__SET EXERCISE__. Extract the lines verbatim, starting at the first line of the dataset rows and ending at the line that contains "collection date: 1889", with both of those lines included.

━━ WORKING DATA ━━

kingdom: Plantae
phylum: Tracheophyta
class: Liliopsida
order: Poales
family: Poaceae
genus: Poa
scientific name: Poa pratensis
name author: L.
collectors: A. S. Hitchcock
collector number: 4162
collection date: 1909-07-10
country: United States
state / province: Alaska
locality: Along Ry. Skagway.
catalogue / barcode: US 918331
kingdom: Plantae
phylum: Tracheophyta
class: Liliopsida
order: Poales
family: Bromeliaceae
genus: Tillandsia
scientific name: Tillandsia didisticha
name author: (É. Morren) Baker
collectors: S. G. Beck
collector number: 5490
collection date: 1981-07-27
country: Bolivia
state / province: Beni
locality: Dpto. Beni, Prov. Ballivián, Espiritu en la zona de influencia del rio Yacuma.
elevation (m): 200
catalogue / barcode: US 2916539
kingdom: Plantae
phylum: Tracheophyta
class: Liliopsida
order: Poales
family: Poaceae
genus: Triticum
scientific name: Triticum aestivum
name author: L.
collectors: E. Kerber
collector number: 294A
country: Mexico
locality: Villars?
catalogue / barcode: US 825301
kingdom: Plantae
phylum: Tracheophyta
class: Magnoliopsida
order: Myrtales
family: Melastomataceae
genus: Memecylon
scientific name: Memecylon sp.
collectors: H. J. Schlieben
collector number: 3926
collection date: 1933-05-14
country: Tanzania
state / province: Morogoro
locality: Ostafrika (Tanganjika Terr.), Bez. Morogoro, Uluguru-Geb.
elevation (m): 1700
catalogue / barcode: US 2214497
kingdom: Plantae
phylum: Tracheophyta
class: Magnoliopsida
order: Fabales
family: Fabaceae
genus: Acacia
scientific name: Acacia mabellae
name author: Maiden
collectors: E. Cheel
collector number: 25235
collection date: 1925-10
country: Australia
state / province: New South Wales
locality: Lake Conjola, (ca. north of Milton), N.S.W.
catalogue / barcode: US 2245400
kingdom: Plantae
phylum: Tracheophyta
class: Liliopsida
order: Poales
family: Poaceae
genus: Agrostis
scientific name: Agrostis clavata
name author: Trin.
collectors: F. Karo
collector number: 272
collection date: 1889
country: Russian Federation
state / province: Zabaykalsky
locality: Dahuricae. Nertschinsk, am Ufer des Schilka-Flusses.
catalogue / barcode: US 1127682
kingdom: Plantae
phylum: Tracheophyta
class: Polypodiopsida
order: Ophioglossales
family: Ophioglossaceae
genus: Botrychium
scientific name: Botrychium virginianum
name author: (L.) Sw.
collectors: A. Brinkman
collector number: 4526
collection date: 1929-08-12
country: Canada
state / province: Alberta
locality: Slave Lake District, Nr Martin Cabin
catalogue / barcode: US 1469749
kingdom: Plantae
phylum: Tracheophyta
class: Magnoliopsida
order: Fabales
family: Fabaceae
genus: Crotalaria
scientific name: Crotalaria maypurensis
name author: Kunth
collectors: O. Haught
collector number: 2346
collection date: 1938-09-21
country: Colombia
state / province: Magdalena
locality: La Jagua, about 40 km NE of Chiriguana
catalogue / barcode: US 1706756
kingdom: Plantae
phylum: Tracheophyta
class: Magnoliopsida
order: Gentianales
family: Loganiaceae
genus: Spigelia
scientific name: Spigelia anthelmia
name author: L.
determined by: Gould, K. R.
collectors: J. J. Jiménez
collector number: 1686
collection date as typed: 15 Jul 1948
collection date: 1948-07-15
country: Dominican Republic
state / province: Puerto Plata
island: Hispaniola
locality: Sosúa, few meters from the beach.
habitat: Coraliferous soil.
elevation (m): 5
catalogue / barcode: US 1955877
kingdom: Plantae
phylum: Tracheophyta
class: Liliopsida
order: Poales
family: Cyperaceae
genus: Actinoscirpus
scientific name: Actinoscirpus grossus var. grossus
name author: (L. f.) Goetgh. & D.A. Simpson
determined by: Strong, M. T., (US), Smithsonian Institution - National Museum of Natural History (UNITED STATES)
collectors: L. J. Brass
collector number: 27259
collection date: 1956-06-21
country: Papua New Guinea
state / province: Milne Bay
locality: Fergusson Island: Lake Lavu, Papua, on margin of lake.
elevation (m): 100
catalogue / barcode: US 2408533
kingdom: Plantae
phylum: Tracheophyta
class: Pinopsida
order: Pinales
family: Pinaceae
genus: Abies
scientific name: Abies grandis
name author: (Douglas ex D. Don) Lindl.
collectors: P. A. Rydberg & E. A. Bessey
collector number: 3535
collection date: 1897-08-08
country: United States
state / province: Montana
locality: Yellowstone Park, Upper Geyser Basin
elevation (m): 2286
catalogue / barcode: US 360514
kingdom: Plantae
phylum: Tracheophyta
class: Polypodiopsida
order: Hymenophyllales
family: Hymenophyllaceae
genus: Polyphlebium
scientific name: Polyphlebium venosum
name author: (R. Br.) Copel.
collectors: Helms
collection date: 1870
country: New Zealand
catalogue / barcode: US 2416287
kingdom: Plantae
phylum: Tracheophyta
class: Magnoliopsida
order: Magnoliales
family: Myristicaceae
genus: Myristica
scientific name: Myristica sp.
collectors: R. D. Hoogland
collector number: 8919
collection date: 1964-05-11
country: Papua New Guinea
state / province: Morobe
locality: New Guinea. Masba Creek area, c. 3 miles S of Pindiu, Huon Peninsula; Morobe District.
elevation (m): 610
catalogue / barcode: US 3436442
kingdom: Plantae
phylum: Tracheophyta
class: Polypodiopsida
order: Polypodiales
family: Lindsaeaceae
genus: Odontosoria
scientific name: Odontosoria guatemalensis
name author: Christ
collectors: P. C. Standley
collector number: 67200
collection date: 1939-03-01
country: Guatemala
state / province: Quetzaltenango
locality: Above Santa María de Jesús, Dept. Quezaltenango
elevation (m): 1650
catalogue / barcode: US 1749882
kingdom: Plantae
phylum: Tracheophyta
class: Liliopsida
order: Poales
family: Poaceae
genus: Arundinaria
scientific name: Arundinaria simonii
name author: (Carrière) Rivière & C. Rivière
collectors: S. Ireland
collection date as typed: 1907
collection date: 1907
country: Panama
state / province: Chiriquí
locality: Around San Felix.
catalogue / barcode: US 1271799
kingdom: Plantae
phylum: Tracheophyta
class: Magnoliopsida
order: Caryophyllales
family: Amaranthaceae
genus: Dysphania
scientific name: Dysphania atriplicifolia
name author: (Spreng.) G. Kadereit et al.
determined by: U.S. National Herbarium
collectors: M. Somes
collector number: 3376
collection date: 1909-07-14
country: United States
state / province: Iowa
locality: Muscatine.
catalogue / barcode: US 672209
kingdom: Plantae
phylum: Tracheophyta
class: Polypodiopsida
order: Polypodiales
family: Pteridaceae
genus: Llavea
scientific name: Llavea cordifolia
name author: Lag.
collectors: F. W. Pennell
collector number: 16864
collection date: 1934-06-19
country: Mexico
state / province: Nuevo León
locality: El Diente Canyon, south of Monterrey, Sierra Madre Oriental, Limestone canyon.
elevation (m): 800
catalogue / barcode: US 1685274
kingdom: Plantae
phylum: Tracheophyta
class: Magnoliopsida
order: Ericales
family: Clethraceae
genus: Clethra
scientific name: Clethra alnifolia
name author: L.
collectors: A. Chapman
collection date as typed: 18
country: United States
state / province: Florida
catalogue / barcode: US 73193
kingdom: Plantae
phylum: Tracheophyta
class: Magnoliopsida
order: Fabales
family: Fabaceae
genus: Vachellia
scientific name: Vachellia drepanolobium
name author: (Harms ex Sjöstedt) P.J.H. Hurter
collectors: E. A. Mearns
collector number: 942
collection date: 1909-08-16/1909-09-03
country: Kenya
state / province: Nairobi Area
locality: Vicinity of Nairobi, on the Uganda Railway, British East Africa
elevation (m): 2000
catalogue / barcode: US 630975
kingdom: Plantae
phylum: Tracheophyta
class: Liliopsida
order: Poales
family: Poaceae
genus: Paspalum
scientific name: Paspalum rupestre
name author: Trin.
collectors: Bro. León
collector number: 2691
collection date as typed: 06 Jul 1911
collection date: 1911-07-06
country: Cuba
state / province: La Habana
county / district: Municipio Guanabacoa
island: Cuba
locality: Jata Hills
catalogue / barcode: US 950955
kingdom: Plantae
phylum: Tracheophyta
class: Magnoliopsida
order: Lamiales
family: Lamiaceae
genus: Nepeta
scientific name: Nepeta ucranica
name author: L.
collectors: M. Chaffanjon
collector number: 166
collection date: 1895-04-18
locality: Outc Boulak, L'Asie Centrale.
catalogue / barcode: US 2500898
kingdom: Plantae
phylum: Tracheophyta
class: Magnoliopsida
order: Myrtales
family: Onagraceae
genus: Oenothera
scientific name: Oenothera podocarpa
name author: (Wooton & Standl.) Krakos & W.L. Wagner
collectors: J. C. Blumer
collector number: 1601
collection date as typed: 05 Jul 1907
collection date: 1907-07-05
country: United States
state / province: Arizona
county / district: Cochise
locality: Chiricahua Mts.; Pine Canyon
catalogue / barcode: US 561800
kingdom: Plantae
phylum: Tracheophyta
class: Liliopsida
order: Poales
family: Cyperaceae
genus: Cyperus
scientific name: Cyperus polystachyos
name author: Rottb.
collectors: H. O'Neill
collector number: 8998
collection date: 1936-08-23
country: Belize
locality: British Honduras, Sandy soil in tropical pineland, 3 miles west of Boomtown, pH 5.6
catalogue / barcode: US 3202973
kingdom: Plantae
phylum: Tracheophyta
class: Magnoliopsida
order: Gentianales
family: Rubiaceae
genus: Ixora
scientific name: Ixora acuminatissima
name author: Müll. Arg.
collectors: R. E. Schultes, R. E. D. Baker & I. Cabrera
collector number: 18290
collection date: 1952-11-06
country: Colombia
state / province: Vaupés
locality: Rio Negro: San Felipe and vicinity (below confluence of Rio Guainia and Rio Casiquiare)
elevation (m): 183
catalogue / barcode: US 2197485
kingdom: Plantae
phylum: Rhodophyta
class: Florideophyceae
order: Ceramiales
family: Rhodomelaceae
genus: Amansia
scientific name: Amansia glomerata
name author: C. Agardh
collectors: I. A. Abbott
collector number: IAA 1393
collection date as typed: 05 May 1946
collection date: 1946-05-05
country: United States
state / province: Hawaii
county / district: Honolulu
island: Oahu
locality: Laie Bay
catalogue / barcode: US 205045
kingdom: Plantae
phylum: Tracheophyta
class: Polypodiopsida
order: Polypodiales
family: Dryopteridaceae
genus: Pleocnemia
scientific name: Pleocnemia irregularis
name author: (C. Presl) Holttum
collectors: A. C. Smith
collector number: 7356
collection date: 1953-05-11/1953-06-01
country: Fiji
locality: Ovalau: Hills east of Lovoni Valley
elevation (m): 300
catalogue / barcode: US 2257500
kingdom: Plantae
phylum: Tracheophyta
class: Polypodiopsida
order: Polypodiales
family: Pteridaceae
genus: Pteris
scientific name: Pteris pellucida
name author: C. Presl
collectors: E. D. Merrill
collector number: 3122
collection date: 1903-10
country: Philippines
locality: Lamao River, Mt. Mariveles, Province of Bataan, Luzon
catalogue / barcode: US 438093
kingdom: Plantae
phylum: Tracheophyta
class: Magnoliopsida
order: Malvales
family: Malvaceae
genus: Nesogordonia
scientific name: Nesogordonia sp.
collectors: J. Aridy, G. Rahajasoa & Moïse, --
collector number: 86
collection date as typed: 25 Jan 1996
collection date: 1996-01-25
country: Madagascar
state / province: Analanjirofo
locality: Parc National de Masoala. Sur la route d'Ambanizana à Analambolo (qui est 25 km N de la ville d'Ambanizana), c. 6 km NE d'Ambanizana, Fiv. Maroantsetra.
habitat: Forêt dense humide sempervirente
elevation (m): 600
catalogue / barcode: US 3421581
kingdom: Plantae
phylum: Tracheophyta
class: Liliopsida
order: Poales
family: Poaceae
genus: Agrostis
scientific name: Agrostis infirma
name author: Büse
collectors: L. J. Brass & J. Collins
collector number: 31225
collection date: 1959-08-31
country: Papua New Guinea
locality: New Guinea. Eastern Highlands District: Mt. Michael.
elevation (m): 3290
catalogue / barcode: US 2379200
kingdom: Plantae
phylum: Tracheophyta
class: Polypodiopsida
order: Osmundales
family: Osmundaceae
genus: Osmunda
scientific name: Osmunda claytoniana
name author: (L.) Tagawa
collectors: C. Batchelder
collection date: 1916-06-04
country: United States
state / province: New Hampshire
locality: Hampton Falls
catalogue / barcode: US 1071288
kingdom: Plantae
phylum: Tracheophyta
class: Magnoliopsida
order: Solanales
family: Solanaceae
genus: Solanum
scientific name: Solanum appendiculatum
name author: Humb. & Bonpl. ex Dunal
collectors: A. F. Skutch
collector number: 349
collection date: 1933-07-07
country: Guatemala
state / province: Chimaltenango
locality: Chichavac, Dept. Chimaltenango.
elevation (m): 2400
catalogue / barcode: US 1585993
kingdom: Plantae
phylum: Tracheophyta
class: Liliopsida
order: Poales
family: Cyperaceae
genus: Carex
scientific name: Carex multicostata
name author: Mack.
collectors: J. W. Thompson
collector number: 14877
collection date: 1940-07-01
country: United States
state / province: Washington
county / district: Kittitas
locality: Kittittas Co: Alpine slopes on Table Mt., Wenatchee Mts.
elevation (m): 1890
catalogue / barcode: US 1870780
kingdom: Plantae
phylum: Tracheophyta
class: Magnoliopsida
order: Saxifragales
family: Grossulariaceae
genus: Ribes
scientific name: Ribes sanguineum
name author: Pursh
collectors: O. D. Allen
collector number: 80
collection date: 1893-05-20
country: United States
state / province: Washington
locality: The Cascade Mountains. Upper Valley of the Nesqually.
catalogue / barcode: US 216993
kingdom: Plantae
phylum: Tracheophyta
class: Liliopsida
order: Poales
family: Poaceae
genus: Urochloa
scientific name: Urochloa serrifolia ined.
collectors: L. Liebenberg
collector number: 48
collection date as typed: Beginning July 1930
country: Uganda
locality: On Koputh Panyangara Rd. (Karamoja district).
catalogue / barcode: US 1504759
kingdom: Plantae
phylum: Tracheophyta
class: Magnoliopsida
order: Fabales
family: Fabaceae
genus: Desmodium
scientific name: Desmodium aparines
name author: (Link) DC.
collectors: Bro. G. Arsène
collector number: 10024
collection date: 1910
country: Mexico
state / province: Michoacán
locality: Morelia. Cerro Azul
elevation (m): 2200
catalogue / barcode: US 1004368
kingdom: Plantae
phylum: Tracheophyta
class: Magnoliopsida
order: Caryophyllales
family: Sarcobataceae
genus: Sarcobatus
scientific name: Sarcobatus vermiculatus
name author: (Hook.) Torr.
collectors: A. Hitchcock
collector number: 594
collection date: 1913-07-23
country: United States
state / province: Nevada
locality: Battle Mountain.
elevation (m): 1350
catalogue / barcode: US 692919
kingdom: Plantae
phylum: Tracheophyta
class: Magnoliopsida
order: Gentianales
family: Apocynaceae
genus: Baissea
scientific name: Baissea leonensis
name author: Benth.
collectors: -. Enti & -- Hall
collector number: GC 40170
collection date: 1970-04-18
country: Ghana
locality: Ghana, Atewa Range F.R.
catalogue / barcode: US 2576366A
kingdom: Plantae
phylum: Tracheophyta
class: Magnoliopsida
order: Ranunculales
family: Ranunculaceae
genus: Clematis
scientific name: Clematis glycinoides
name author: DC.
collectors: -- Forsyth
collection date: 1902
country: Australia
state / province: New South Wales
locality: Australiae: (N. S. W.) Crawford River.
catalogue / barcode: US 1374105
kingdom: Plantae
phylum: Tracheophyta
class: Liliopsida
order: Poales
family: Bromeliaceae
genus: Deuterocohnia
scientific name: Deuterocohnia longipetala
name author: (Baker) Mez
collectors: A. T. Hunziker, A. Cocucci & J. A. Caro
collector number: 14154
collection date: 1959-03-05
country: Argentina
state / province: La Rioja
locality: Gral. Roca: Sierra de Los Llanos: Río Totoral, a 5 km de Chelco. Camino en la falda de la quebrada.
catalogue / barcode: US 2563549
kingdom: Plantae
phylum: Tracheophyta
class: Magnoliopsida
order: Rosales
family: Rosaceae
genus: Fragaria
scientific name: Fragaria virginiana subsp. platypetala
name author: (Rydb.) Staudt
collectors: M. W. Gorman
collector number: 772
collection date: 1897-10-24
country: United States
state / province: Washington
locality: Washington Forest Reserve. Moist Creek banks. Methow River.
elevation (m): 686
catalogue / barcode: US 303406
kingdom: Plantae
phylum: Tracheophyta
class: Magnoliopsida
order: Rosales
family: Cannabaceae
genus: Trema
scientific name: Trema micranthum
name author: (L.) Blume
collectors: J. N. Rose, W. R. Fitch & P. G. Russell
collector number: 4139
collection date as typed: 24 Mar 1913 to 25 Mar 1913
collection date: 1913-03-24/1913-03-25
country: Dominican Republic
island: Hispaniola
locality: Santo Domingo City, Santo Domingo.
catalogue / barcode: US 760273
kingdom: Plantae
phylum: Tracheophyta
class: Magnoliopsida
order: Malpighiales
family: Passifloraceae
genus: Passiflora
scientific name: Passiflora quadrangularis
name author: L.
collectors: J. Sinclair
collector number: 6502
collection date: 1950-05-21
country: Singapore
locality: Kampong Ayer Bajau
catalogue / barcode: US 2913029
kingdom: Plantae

━━━

__FINISHED TASK__.
kingdom: Plantae
phylum: Tracheophyta
class: Liliopsida
order: Poales
family: Poaceae
genus: Poa
scientific name: Poa pratensis
name author: L.
collectors: A. S. Hitchcock
collector number: 4162
collection date: 1909-07-10
country: United States
state / province: Alaska
locality: Along Ry. Skagway.
catalogue / barcode: US 918331
kingdom: Plantae
phylum: Tracheophyta
class: Liliopsida
order: Poales
family: Bromeliaceae
genus: Tillandsia
scientific name: Tillandsia didisticha
name author: (É. Morren) Baker
collectors: S. G. Beck
collector number: 5490
collection date: 1981-07-27
country: Bolivia
state / province: Beni
locality: Dpto. Beni, Prov. Ballivián, Espiritu en la zona de influencia del rio Yacuma.
elevation (m): 200
catalogue / barcode: US 2916539
kingdom: Plantae
phylum: Tracheophyta
class: Liliopsida
order: Poales
family: Poaceae
genus: Triticum
scientific name: Triticum aestivum
name author: L.
collectors: E. Kerber
collector number: 294A
country: Mexico
locality: Villars?
catalogue / barcode: US 825301
kingdom: Plantae
phylum: Tracheophyta
class: Magnoliopsida
order: Myrtales
family: Melastomataceae
genus: Memecylon
scientific name: Memecylon sp.
collectors: H. J. Schlieben
collector number: 3926
collection date: 1933-05-14
country: Tanzania
state / province: Morogoro
locality: Ostafrika (Tanganjika Terr.), Bez. Morogoro, Uluguru-Geb.
elevation (m): 1700
catalogue / barcode: US 2214497
kingdom: Plantae
phylum: Tracheophyta
class: Magnoliopsida
order: Fabales
family: Fabaceae
genus: Acacia
scientific name: Acacia mabellae
name author: Maiden
collectors: E. Cheel
collector number: 25235
collection date: 1925-10
country: Australia
state / province: New South Wales
locality: Lake Conjola, (ca. north of Milton), N.S.W.
catalogue / barcode: US 2245400
kingdom: Plantae
phylum: Tracheophyta
class: Liliopsida
order: Poales
family: Poaceae
genus: Agrostis
scientific name: Agrostis clavata
name author: Trin.
collectors: F. Karo
collector number: 272
collection date: 1889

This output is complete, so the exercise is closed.